Adèle Exarchopoulos est devenue star du jour au lendemain en 2013 à Cannes, lorsque le drame "La vie d’Adèle", d’Abdellatif Kechiche remportait la Palme d’Or. Depuis lors, elle a tourné près de 20 films. À 27 ans, est-ce qu’elle arrive à conserver l’émerveillement de ses glorieux débuts ?

"Je me sens tellement privilégiée de faire un métier que j’aime, à mon âge, que tu ne peux pas être blasée pour moi, tu n’as même pas le droit, en fait… Après, les premières fois, et l’insouciance, tu ne les recrées pas, mais une fois de plus, ce qui est différent à chaque festival de Cannes, c’est avec qui tu viens, en fait. Et pour moi, c’est ça qui influence complètement ton Festival. Moi je pense qui fait que tu gardes contact avec la vraie vie, c’est ton éducation, ton entourage.
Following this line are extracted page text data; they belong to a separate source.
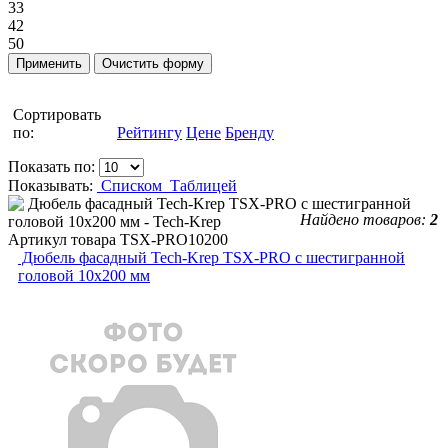
33
42
50
Сортировать
по:
Рейтингу
Цене
Бренду
Показать по:
Показывать:
Списком
Таблицей
Найдено товаров:
2
Артикул товара
TSX-PRO10200
Дюбель фасадный Tech-Krep TSX-PRO с шестигранной
головой 10х200 мм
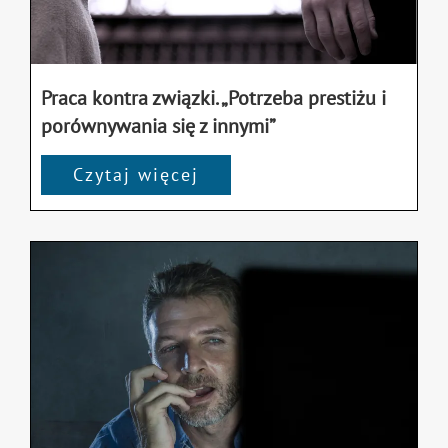
Praca kontra związki. „Potrzeba prestiżu i
porównywania się z innymi”
Czytaj więcej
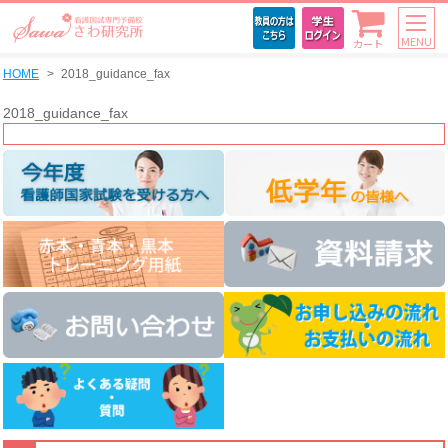
MENU
カート
HOME
2018_guidance_fax
2018_guidance_fax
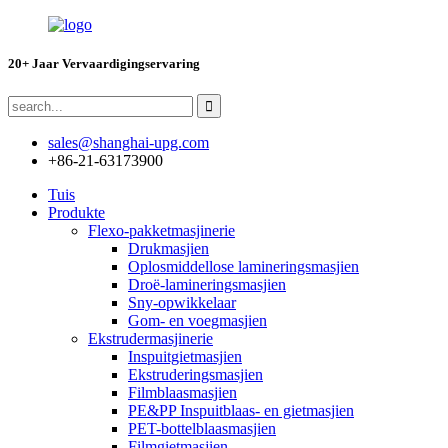
20+ Jaar Vervaardigingservaring
sales@shanghai-upg.com
+86-21-63173900
Tuis
Produkte
Flexo-pakketmasjinerie
Drukmasjien
Oplosmiddellose lamineringsmasjien
Droë-lamineringsmasjien
Sny-opwikkelaar
Gom- en voegmasjien
Ekstrudermasjinerie
Inspuitgietmasjien
Ekstruderingsmasjien
Filmblaasmasjien
PE&PP Inspuitblaas- en gietmasjien
PET-bottelblaasmasjien
Filmgietmasjien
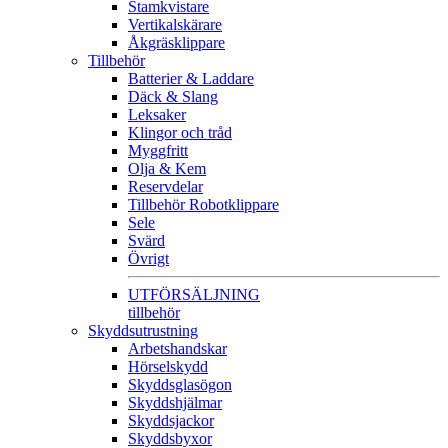
Stamkvistare
Vertikalskärare
Åkgräsklippare
Tillbehör
Batterier & Laddare
Däck & Slang
Leksaker
Klingor och tråd
Myggfritt
Olja & Kem
Reservdelar
Tillbehör Robotklippare
Sele
Svärd
Övrigt
UTFÖRSÄLJNING
tillbehör
Skyddsutrustning
Arbetshandskar
Hörselskydd
Skyddsglasögon
Skyddshjälmar
Skyddsjackor
Skyddsbyxor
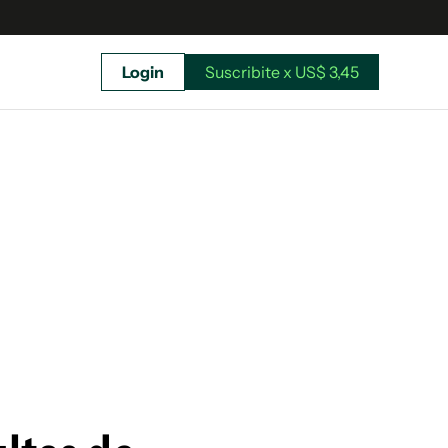
Login
Suscribite x US$ 3,45
uscríbete ahora a El Observador y elegí hasta
donde llegar.
Suscribite x US$ 3,45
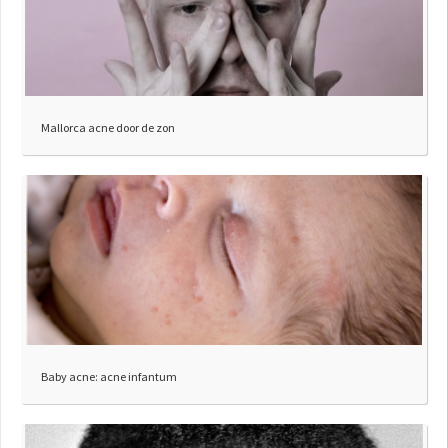
Mallorca acne door de zon
Baby acne: acne infantum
Si, quand tu rentres chez toi, on te traite comme quelqu’un de différent, forcément, tu vas te façonner différemment, mais moi, à partir du moment où le regard des gens que j’aime, qui comptent, qui sont là au quotidien, avec moi, il est complètement normal, en fait… Chez nous, on ne parle pas trop de cinéma, ça n’est pas du tout un tabou, mais voilà, on me dira : trop cool, tu vas faire ce projet, j’espère que ça va te faire plaisir, et boum, on est tous vachement dans la vraie vie ! Donc, je pense que les gens qui se perdent un peu là-dedans, ce sont des gens qui sont seuls ou qui se sont peut-être perdus entre ce que les gens attendent de toi, et qui tu es vraiment !"

Adèle Exarchopoulos a retrouvé un rôle fort, avec "Rien à foutre", un film qui fait solidement réfléchir sur les dérives de notre époque.